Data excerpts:
____________
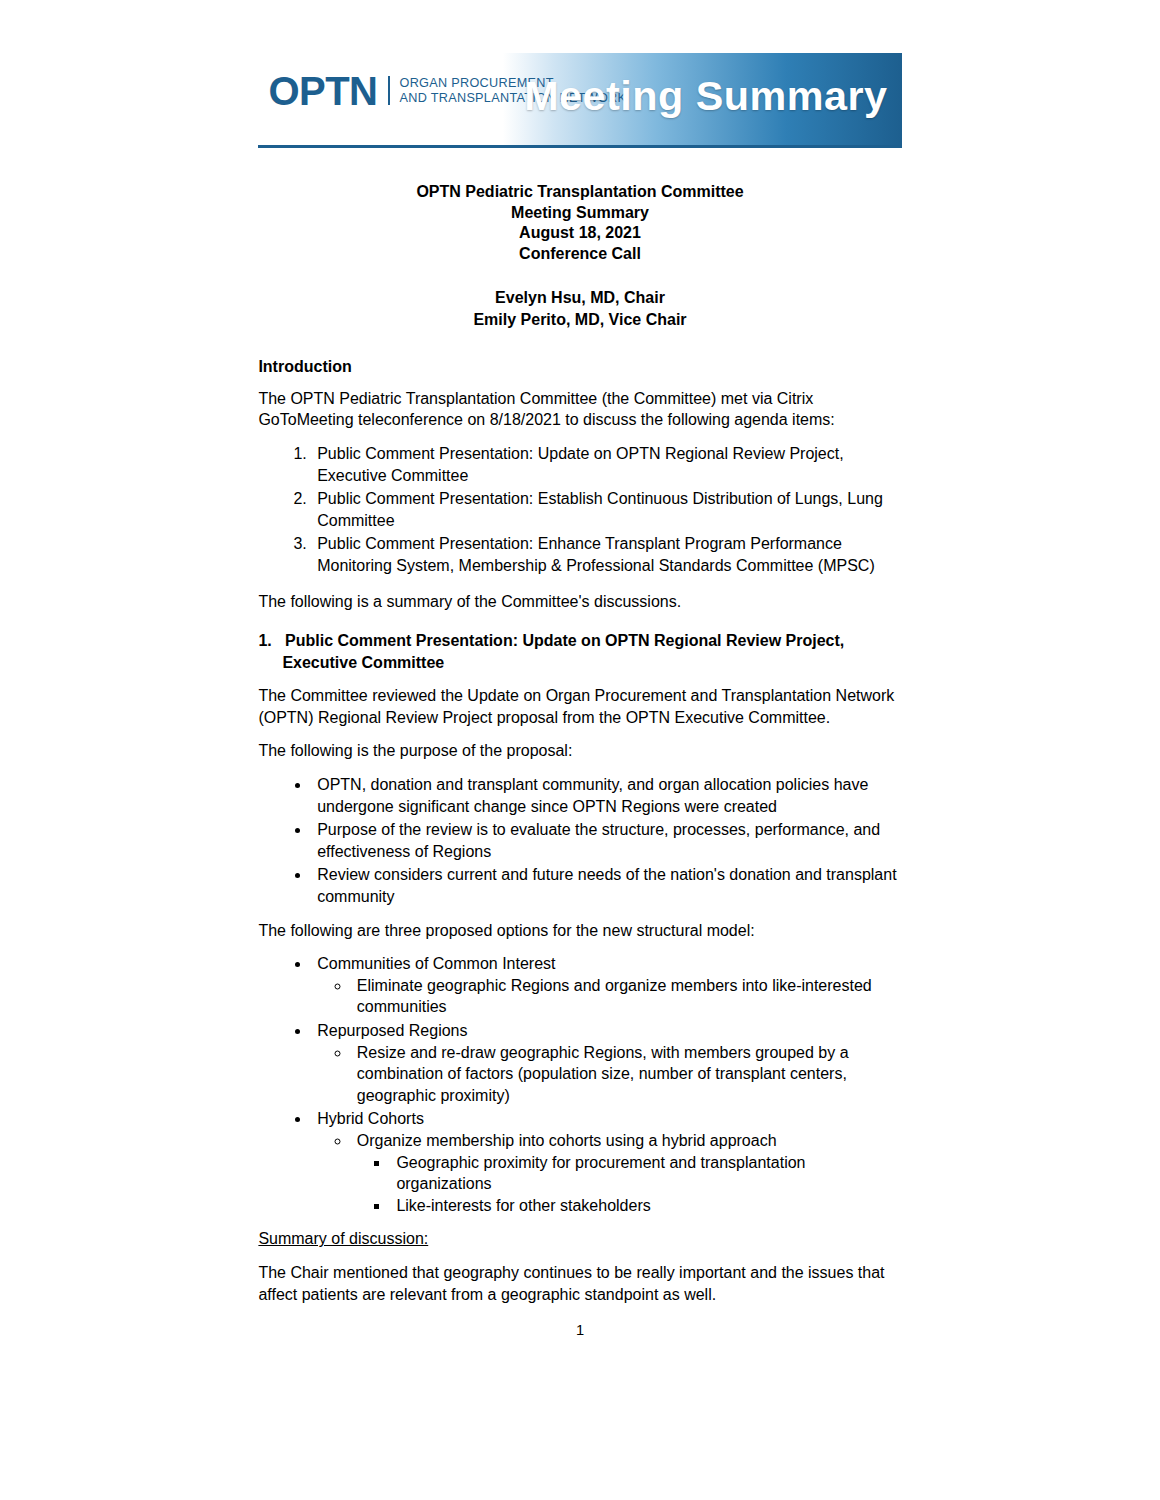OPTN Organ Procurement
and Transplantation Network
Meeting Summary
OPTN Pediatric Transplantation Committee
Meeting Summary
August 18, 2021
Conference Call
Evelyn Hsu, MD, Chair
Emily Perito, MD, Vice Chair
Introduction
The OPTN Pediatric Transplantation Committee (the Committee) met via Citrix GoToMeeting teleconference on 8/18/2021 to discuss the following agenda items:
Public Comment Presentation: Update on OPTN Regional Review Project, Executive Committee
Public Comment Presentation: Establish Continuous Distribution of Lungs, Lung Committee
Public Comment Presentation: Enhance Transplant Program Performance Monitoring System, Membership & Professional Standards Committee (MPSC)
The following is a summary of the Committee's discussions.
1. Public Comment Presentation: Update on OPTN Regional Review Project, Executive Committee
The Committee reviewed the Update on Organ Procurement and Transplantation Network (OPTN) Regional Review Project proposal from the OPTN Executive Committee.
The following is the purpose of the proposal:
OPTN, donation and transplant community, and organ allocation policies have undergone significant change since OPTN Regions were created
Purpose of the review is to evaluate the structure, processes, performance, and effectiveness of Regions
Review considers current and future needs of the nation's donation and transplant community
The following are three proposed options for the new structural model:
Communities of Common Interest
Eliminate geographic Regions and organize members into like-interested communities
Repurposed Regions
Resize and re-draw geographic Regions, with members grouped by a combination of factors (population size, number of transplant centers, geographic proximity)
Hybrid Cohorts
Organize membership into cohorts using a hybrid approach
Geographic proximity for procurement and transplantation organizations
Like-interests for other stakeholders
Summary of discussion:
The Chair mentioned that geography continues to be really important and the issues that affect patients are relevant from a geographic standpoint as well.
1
____________
▸ Task: Please write out, exactly as they appear above, only the lines in the stretch from the line with "The following is a" through the line with "Repurposed Regions".

▸ Solved problem:
The following is a summary of the Committee's discussions.
1. Public Comment Presentation: Update on OPTN Regional Review Project, Executive Committee
The Committee reviewed the Update on Organ Procurement and Transplantation Network (OPTN) Regional Review Project proposal from the OPTN Executive Committee.
The following is the purpose of the proposal:
OPTN, donation and transplant community, and organ allocation policies have undergone significant change since OPTN Regions were created
Purpose of the review is to evaluate the structure, processes, performance, and effectiveness of Regions
Review considers current and future needs of the nation's donation and transplant community
The following are three proposed options for the new structural model:
Communities of Common Interest
Eliminate geographic Regions and organize members into like-interested communities
Repurposed Regions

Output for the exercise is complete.